EXERCISE DETAILS> Convert the text lines of the items below into a single numbered list, omitting any blank lines. Leave the pictures out of the answer.

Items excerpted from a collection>
== Segment start ==
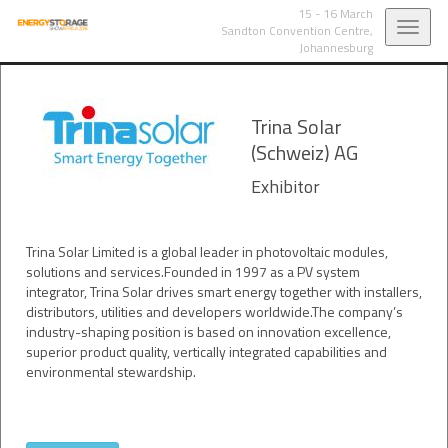
15 - 16 March
Toggl
Sandton Convention Centre,
Johannesburg
navig
Trina Solar
(Schweiz) AG
Exhibitor
Trina Solar Limited is a global leader in photovoltaic modules,
solutions and services.Founded in 1997 as a PV system
integrator, Trina Solar drives smart energy together with installers,
distributors, utilities and developers worldwide.The company’s
industry-shaping position is based on innovation excellence,
superior product quality, vertically integrated capabilities and
environmental stewardship.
== Segment end ==
OUTPUT OF THE EXERCISE>
1. 15 - 16 March
2. Toggl
3. Sandton Convention Centre,
4. Johannesburg
5. navig
6. Trina Solar
7. (Schweiz) AG
8. Exhibitor
9. Trina Solar Limited is a global leader in photovoltaic modules,
10. solutions and services.Founded in 1997 as a PV system
11. integrator, Trina Solar drives smart energy together with installers,
12. distributors, utilities and developers worldwide.The company’s
13. industry-shaping position is based on innovation excellence,
14. superior product quality, vertically integrated capabilities and
15. environmental stewardship.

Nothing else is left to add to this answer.